Sleepy Hollow Half Marathon (3/24/18)

This is not a dramatic tale; my slowest half marathon ever; but successful in a new way.

My second race of 2018 (following last weekend’s indoor relay marathon at the New York Armory),

and my third or fourth time at Sleepy Hollow. And I had a new goal: to have fun. Not to relax, not to go easy, but to watch my heart rate, do the course and ignore the splits, see if I could listen to my body and go by feel for most of the race and then burst into flame the last few miles. I wanted to run without a terror in my heart (or as my wife’s typo suggested, and as Coach Debi would agree, without a terrier in my heart). I quietly hoped I’d sneak up and seize my fastest race – but I wasn’t worried about it.

It was great seeing lots of friends at this very local race – Zander Reyna (a fellow Killer Bunny and triathlete, and incredibly disciplined at pacing this race – “The New Zander” he calls it), and Nicholas Moore (fellow tri guy who generously took my home after the race, even though he lives practically on top of Sleepy Hollow),

Dietmar Serbee (training seriously for the London Marathon in a few weeks, ready to SLAY this course, and indeed, 2nd place for AG),

Ken Fuirst (king of the 10k, never ran a HM, amazing results), my friendly nemesis Mike Kaiser (all the way from New Jersey, who ran steps behind me at this race in 2014 until passing me the last mile, then went on to a 3:20 marathon a month later and a 3:09 in Boston the next year), and Ralph Miccio (fellow Sunday-morning cyclist , riding alongside, chaperoning the runners and warning off the drivers; so GOOD to have a friend along the entire route).

So the race itself passed as planned, and despite the 4 ½ miles of uphill straight from the start I was in control, running MY race,

heart rate was at 154 (low to mid-Zone 2 but who cares because it felt RIGHT and when I went above I was huffing and puffing so I slowed down) and the rolling hills and downhills of Route 117 didn’t seem terrible at all, and able to chat with new friends (John, from Scotland, carrying water in a CamelBak and chatting about his 150km race in Chile last October; Bob Carey, big former football player, 61 years old who beat me by a minute and was delighted to discover he took third place for his AG; and John Lombardi in the same age group who came in right after Bob ).

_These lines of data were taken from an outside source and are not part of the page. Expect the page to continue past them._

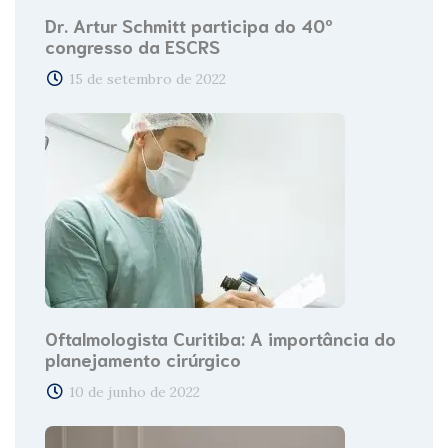
Dr. Artur Schmitt participa do 40º
congresso da ESCRS
15 de setembro de 2022
Oftalmologista Curitiba: A importância do
planejamento cirúrgico
10 de junho de 2022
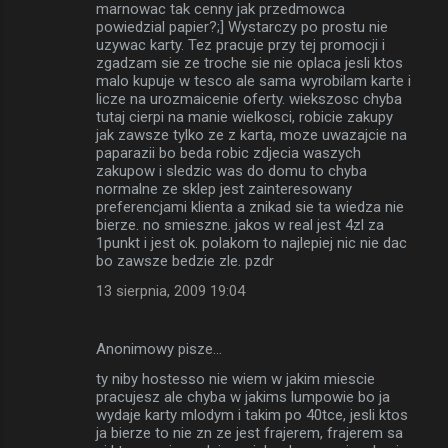
marnowac tak cenny jak przedmowca
powiedzial papier?;] Wystarczy po prostu nie
uzywac karty. Tez pracuje przy tej promocji i
zgadzam sie ze troche sie nie oplaca jesli ktos
malo kupuje w tesco ale sama wyrobilam karte i
licze na urozmaicenie oferty. wiekszosc chyba
tutaj cierpi na manie wielkosci, robicie zakupy
jak zawsze tylko ze z karta, moze uwazajcie na
paparazii bo beda robic zdjecia waszych
zakupow i sledzic was do domu to chyba
normalne ze sklep jest zainteresowany
preferencjami klienta a znikad sie ta wiedza nie
bierze. no smieszne. jakos w real jest 4zl za
1punkt i jest ok. polakom to najlepiej nic nie dac
bo zawsze bedzie zle. pzdr
13 sierpnia, 2009 19:04
Anonimowy pisze…
ty niby hostesso nie wiem w jakim miescie
pracujesz ale chyba w jakims lumpowie bo ja
wydaje karty mlodym i takim po 40tce, jesli ktos
ja bierze to nie zn ze jest frajerem, frajerem sa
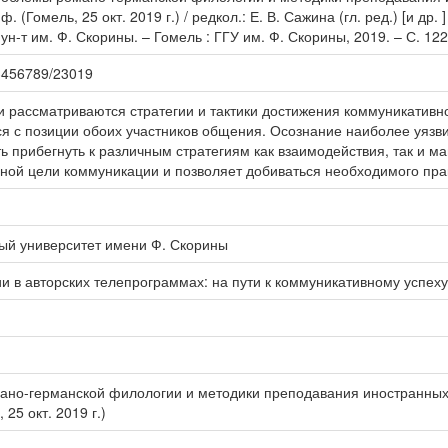
. (Гомель, 25 окт. 2019 г.) / редкол.: Е. В. Сажина (гл. ред.) [и др
ун-т им. Ф. Скорины. – Гомель : ГГУ им. Ф. Скорины, 2019. – С. 122
123456789/23019
и рассматриваются стратегии и тактики достижения коммуникативно
ся с позиции обоих участников общения. Осознание наиболее уязв
 прибегнуть к различным стратегиям как взаимодействия, так и м
ой цели коммуникации и позволяет добиваться необходимого прак
ый университет имени Ф. Скорины
и в авторских телепрограммах: на пути к коммуникативному успеху
ано-германской филологии и методики преподавания иностранных 
 25 окт. 2019 г.)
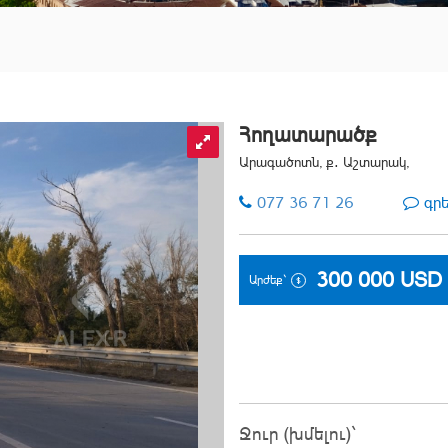
Հողատարածք
Արագածոտն, ք․ Աշտարակ,
077 36 71 26
գր
300 000
USD
Արժեք`
Ջուր (խմելու)`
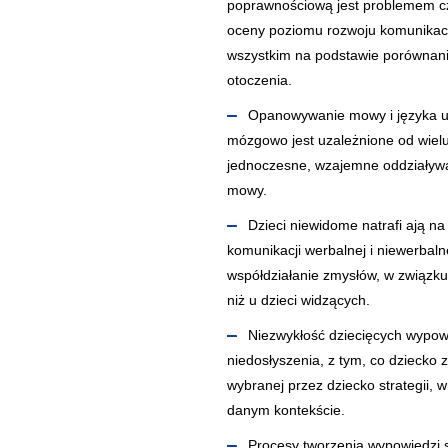
poprawnościową jest problemem c
oceny poziomu rozwoju komunikac
wszystkim na podstawie porównani
otoczenia.
Opanowywanie mowy i języka u
mózgowo jest uzależnione od wielu
jednoczesne, wzajemne oddziaływa
mowy.
Dzieci niewidome natrafi ają n
komunikacji werbalnej i niewerbal
współdziałanie zmysłów, w związk
niż u dzieci widzących.
Niezwykłość dziecięcych wypow
niedosłyszenia, z tym, co dziecko 
wybranej przez dziecko strategii,
danym kontekście.
Procesy tworzenia wypowiedzi 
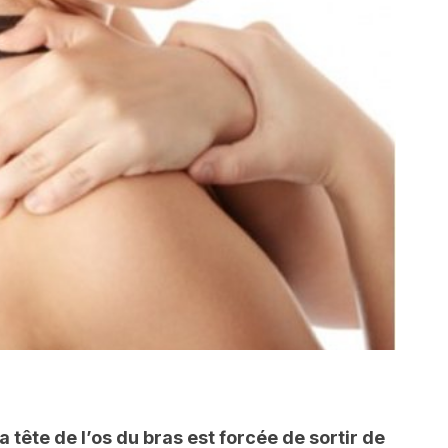
a tête de l’os du bras est forcée de sortir de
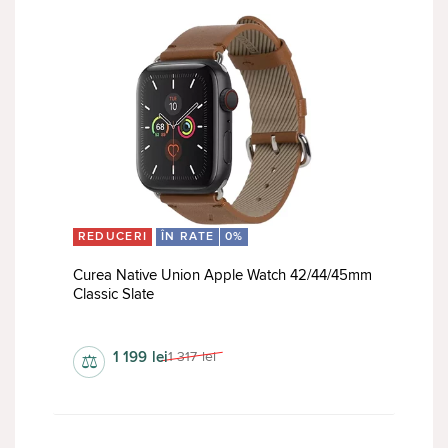
REDUCERI
ÎN RATE
0%
Curea Native Union Apple Watch 42/44/45mm
Classic Slate
curele
1 199
lei
1 317
lei
⚖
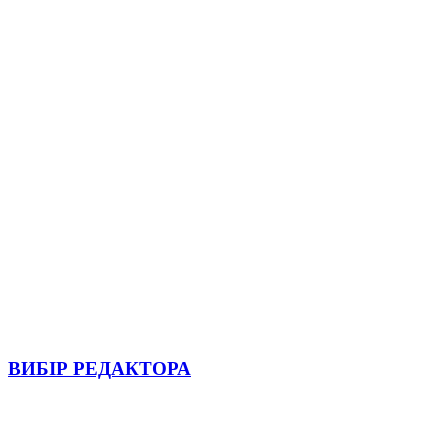
ВИБІР РЕДАКТОРА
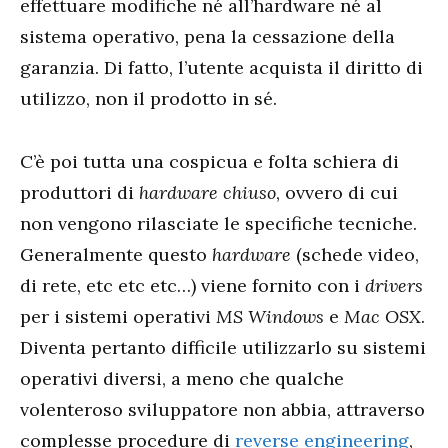
effettuare modifiche né all’hardware né al
sistema operativo, pena la cessazione della
garanzia. Di fatto, l’utente acquista il diritto di
utilizzo, non il prodotto in sé.
C’è poi tutta una cospicua e folta schiera di
produttori di
hardware chiuso
, ovvero di cui
non vengono rilasciate le specifiche tecniche.
Generalmente questo
hardware
(schede video,
di rete, etc etc etc…) viene fornito con i
drivers
per i sistemi operativi
MS Windows
e
Mac OSX
.
Diventa pertanto difficile utilizzarlo su sistemi
operativi diversi, a meno che qualche
volenteroso sviluppatore non abbia, attraverso
complesse procedure di
reverse engineering
,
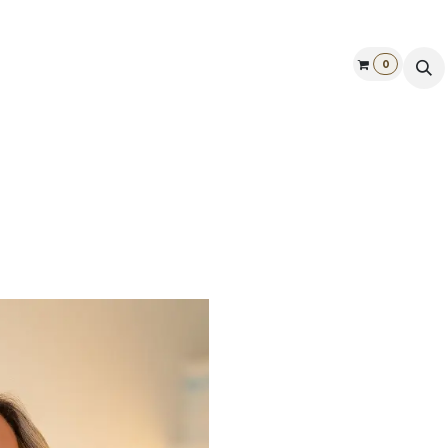
0
Galerij
Openingstijden
Vind ons
Cadeaubon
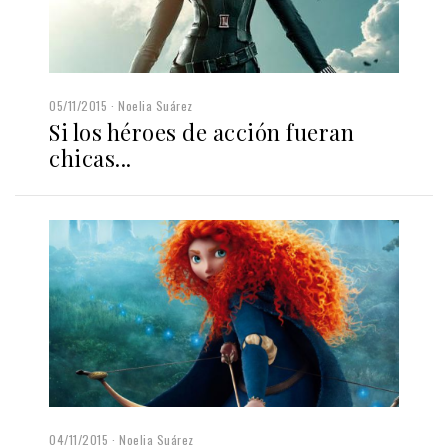
05/11/2015
Noelia Suárez
Si los héroes de acción fueran
chicas...
04/11/2015
Noelia Suárez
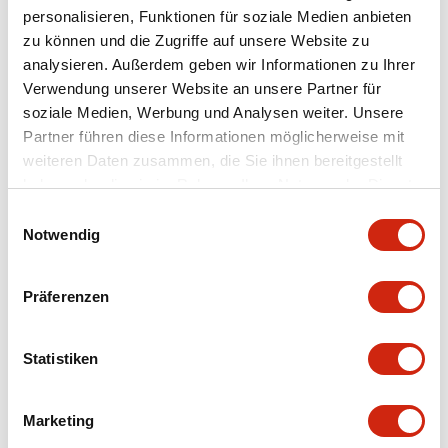
personalisieren, Funktionen für soziale Medien anbieten
+
Spezifikationen
zu können und die Zugriffe auf unsere Website zu
Alle erweitern
analysieren. Außerdem geben wir Informationen zu Ihrer
Aesthetic Specifications
Verwendung unserer Website an unsere Partner für
soziale Medien, Werbung und Analysen weiter. Unsere
Partner führen diese Informationen möglicherweise mit
Environmental Specifications
weiteren Daten zusammen, die Sie ihnen bereitgestellt
haben oder die sie im Rahmen Ihrer Nutzung der Dienste
Mechanical Specifications
gesammelt haben.
Einwilligungsauswahl
Notwendig
Mounting and Installation Specifications
Präferenzen
Statistiken
Dokumente und Dateien
Marketing
CAD-Dateien
Genehmigungen & Standards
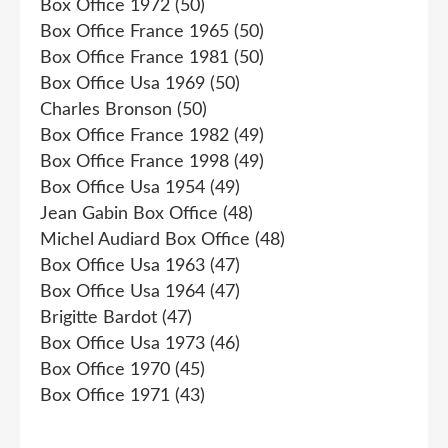
Box Office 1972
(50)
Box Office France 1965
(50)
Box Office France 1981
(50)
Box Office Usa 1969
(50)
Charles Bronson
(50)
Box Office France 1982
(49)
Box Office France 1998
(49)
Box Office Usa 1954
(49)
Jean Gabin Box Office
(48)
Michel Audiard Box Office
(48)
Box Office Usa 1963
(47)
Box Office Usa 1964
(47)
Brigitte Bardot
(47)
Box Office Usa 1973
(46)
Box Office 1970
(45)
Box Office 1971
(43)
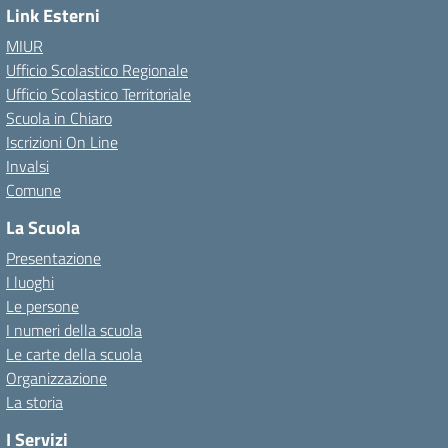
Link Esterni
MIUR
Ufficio Scolastico Regionale
Ufficio Scolastico Territoriale
Scuola in Chiaro
Iscrizioni On Line
Invalsi
Comune
La Scuola
Presentazione
I luoghi
Le persone
I numeri della scuola
Le carte della scuola
Organizzazione
La storia
I Servizi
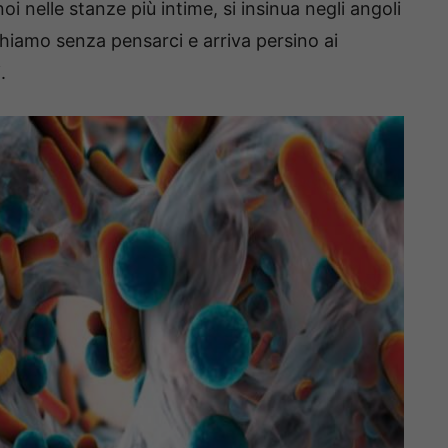
 nelle stanze più intime, si insinua negli angoli
chiamo senza pensarci e arriva persino ai
.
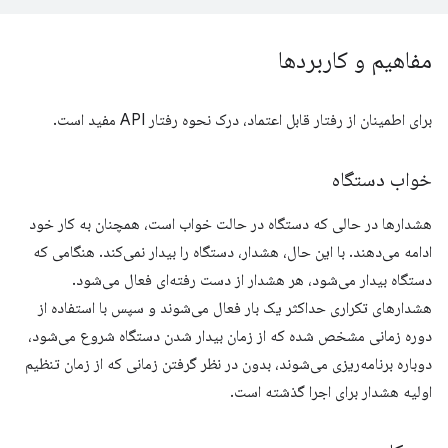
مفاهیم و کاربردها
برای اطمینان از رفتار قابل اعتماد، درک نحوه رفتار API مفید است.
خواب دستگاه
هشدارها در حالی که دستگاه در حالت خواب است، همچنان به کار خود
ادامه می‌دهند. با این حال، هشدار، دستگاه را بیدار نمی‌کند. هنگامی که
دستگاه بیدار می‌شود، هر هشدار از دست رفته‌ای فعال می‌شود.
هشدارهای تکراری حداکثر یک بار فعال می‌شوند و سپس با استفاده از
دوره زمانی مشخص شده که از زمان بیدار شدن دستگاه شروع می‌شود،
دوباره برنامه‌ریزی می‌شوند، بدون در نظر گرفتن زمانی که از زمان تنظیم
اولیه هشدار برای اجرا گذشته است.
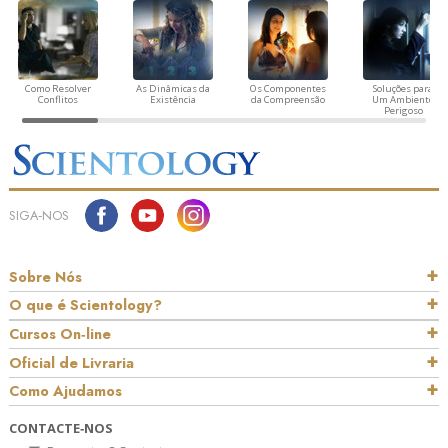
Como Resolver
As Dinâmicas da
Os Componentes
Soluções para
Conflitos
Existência
da Compreensão
Um Ambiente
Perigoso
SIGA‑NOS
Sobre Nós
O que é Scientology?
Cursos On‑line
Oficial de Livraria
Como Ajudamos
CONTACTE‑NOS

(Bob Casey and Mike Kaiser, awaiting their hardware.)

And those stupid corporate parking lots and the climbs back to the road weren’t horrible at all, and I couldn’t believe that it was such a short distance to get to the train station and that the climb up to the last 2 miles was much faster than I recalled, and it felt AMAZING until those last 3 miles, when I poured it on to get faster and got hit with calf cramps (this time at mile 12 i stead of mile 10– stumbling but knowing it wasn’t for long!).

(With Ralph Miccio, guardian angel on a bicycle)

I finished in 1:43:22, avg. 7:54, 4 minutes slower than my two HMs last year, 5/23 AG, 138/652 OA.

But somehow a great race.

I still want to get a PR; I still want to go as fast as possible; but at THIS race I felt great, not wiped out all day at the end, able to bike the next day no problem. It’s a different way of racing, and it’s nice to learn that I have this option. Bring on the season, I’m ready.